Stored data entries
>>

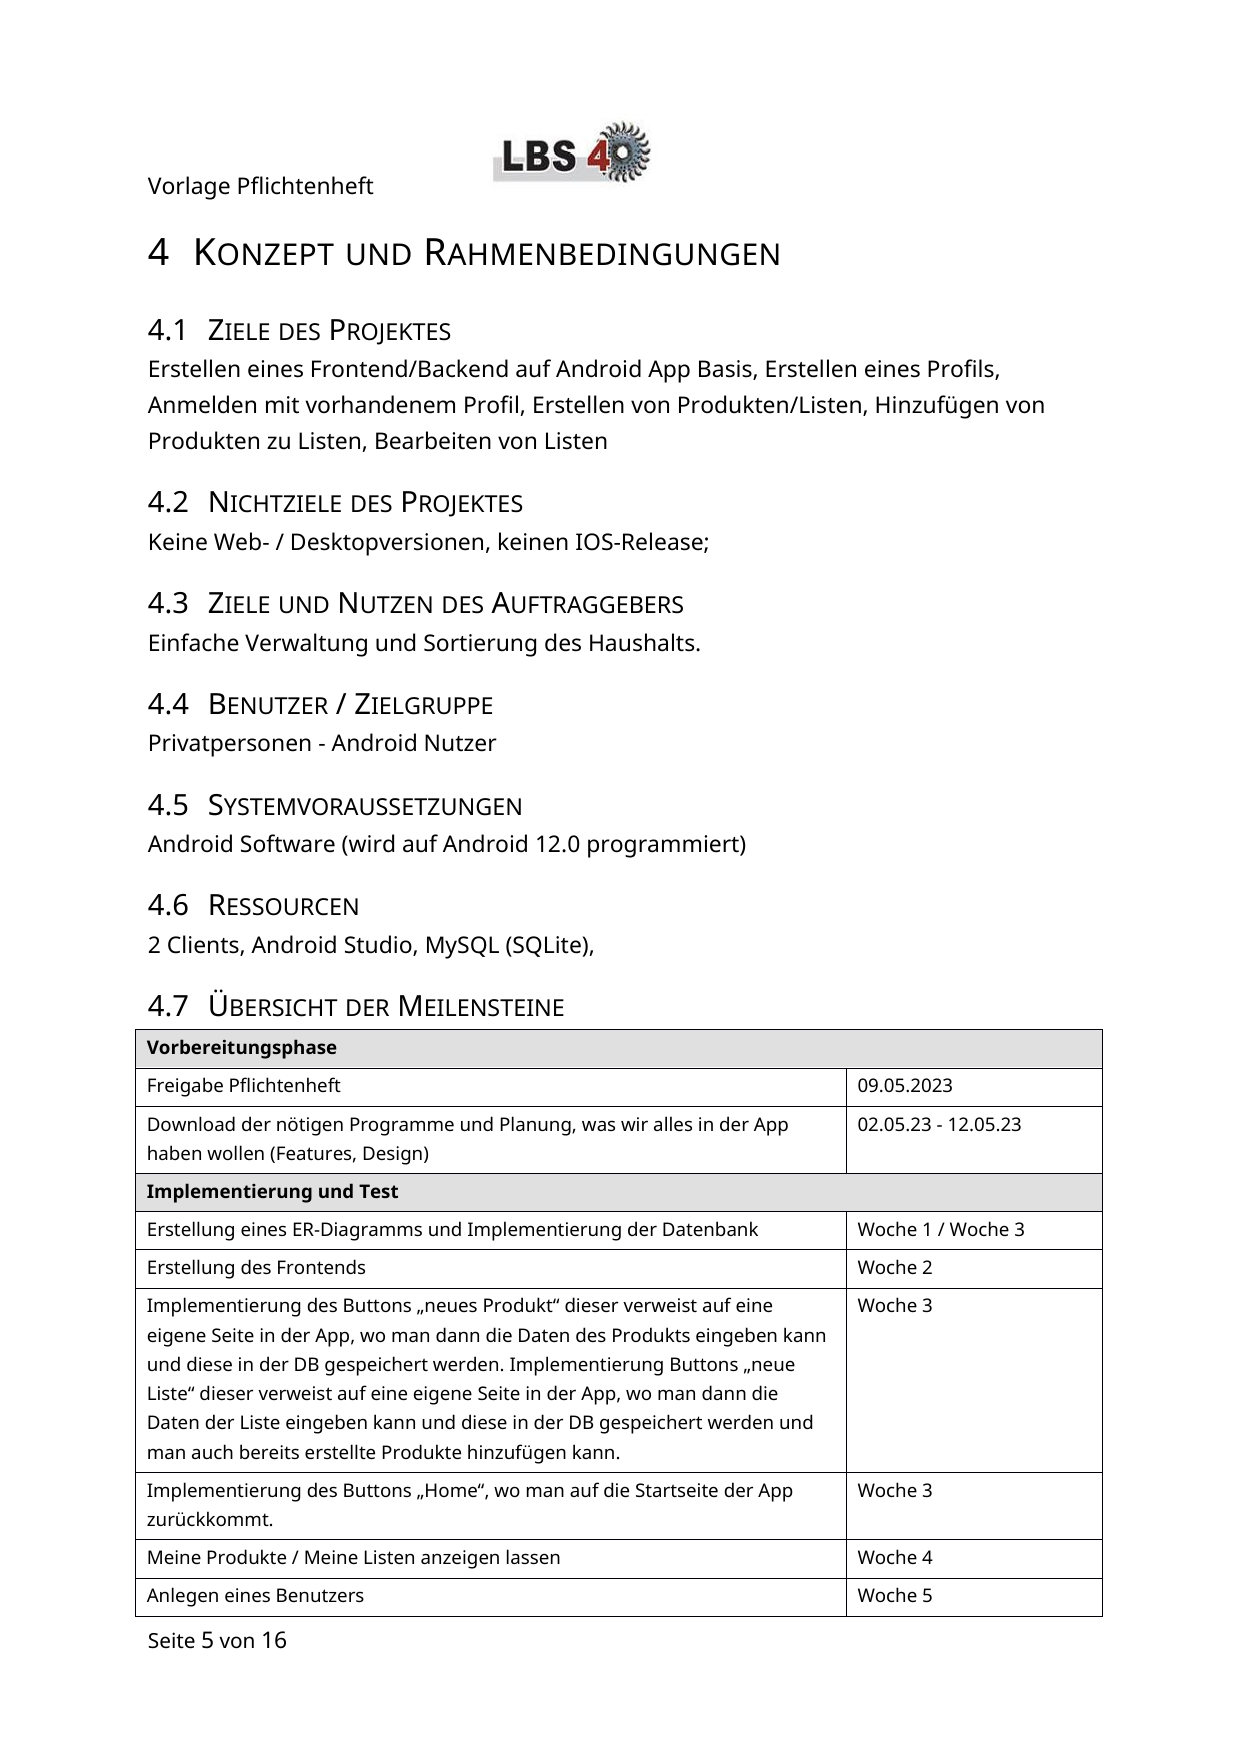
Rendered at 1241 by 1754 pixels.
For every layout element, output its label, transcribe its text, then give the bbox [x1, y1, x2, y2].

table_cell Woche 1 / Woche 3 [847, 1212, 1102, 1249]
table_cell Implementierung des Buttons „Home“, wo man auf die Startseite der App zurückkommt. [136, 1473, 846, 1539]
subtitle Benutzer / Zielgruppe [148, 683, 1093, 723]
table_cell Implementierung des Buttons „neues Produkt“ dieser verweist auf eine eigene Seite in der App, wo man dann die Daten des Produkts eingeben kann und diese in der DB gespeichert werden. Implementierung Buttons „neue Liste“ dieser verweist auf eine eigene Seite in der App, wo man dann die Daten der Liste eingeben kann und diese in der DB gespeichert werden und man auch bereits erstellte Produkte hinzufügen kann. [136, 1289, 846, 1472]
table_cell 02.05.23 - 12.05.23 [847, 1107, 1102, 1173]
table_cell Woche 3 [847, 1473, 1102, 1539]
text Einfache Verwaltung und Sortierung des Haushalts. [148, 626, 1093, 658]
table_cell Woche 3 [847, 1289, 1102, 1472]
text Android Software (wird auf Android 12.0 programmiert) [148, 828, 1093, 859]
table_cell Woche 2 [847, 1250, 1102, 1287]
subtitle Konzept und Rahmenbedingungen [148, 226, 1093, 277]
table_cell Meine Produkte / Meine Listen anzeigen lassen [136, 1540, 846, 1577]
table_cell Implementierung und Test [136, 1174, 1102, 1211]
table_cell Anlegen eines Benutzers [136, 1579, 846, 1616]
subtitle Ziele und Nutzen des Auftraggebers [148, 582, 1093, 622]
subtitle Systemvoraussetzungen [148, 784, 1093, 824]
table_cell Freigabe Pflichtenheft [136, 1069, 846, 1106]
table_cell Erstellung des Frontends [136, 1250, 846, 1287]
table_cell 09.05.2023 [847, 1069, 1102, 1106]
picture [482, 73, 658, 194]
text Erstellen eines Frontend/Backend auf Android App Basis, Erstellen eines Profils, Anmelden mit vorhandenem Profil, Erstellen von Produkten/Listen, Hinzufügen von Produkten zu Listen, Bearbeiten von Listen [148, 353, 1093, 456]
subtitle Ressourcen [148, 885, 1093, 924]
table_header Vorbereitungsphase [136, 1030, 1102, 1067]
subtitle Übersicht der Meilensteine [148, 985, 1093, 1025]
text 2 Clients, Android Studio, MySQL (SQLite), [148, 929, 1093, 960]
table_cell Erstellung eines ER-Diagramms und Implementierung der Datenbank [136, 1212, 846, 1249]
text Keine Web- / Desktopversionen, keinen IOS-Release; [148, 526, 1093, 557]
text Privatpersonen - Android Nutzer [148, 727, 1093, 758]
table_cell Download der nötigen Programme und Planung, was wir alles in der App haben wollen (Features, Design) [136, 1107, 846, 1173]
table_cell Woche 4 [847, 1540, 1102, 1577]
table_cell Woche 5 [847, 1579, 1102, 1616]
subtitle Nichtziele des Projektes [148, 482, 1093, 521]
subtitle Ziele des Projektes [148, 309, 1093, 349]
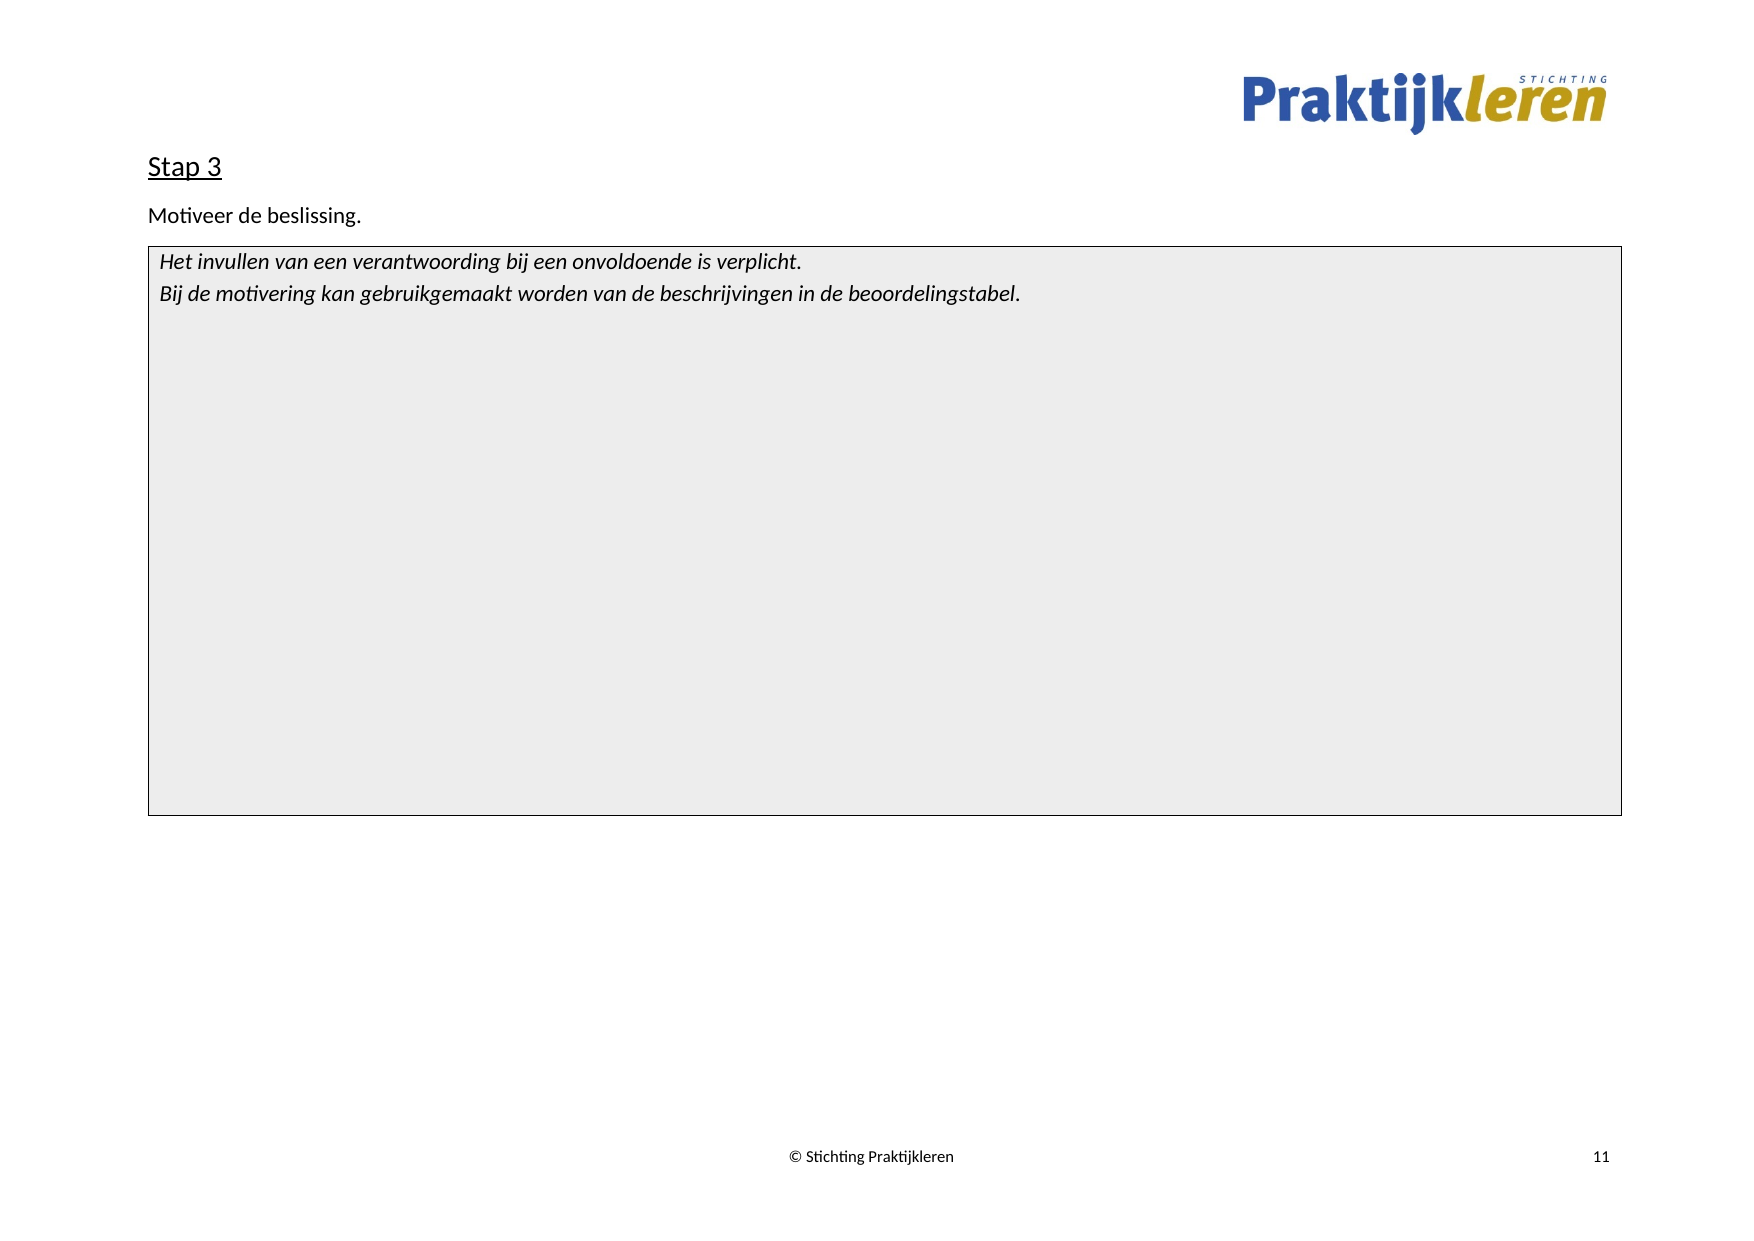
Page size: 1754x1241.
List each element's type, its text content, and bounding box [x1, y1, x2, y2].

table_header Het invullen van een verantwoording bij een onvoldoende is verplicht. Bij de motivering kan gebruikgemaakt worden van de beschrijvingen in de beoordelingstabel. [149, 247, 1621, 815]
text Stap 3 [148, 148, 1606, 183]
picture [1243, 73, 1607, 135]
text Motiveer de beslissing. [148, 201, 1606, 229]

<<

### WHAT YOU WILL DO
Starting from the data above, filter for lines with "text" and copy each one.

### ANSWER AREA
For every layout element, output its label, transcribe its text, then give the bbox [x1, y1, x2, y2].
text Einfache Verwaltung und Sortierung des Haushalts. [148, 626, 1093, 658]
text Android Software (wird auf Android 12.0 programmiert) [148, 828, 1093, 859]
text Erstellen eines Frontend/Backend auf Android App Basis, Erstellen eines Profils, Anmelden mit vorhandenem Profil, Erstellen von Produkten/Listen, Hinzufügen von Produkten zu Listen, Bearbeiten von Listen [148, 353, 1093, 456]
text 2 Clients, Android Studio, MySQL (SQLite), [148, 929, 1093, 960]
text Keine Web- / Desktopversionen, keinen IOS-Release; [148, 526, 1093, 557]
text Privatpersonen - Android Nutzer [148, 727, 1093, 758]
List each element's type, its text content, and bounding box [x1, y1, x2, y2].
text Stap 3 [148, 148, 1606, 183]
text Motiveer de beslissing. [148, 201, 1606, 229]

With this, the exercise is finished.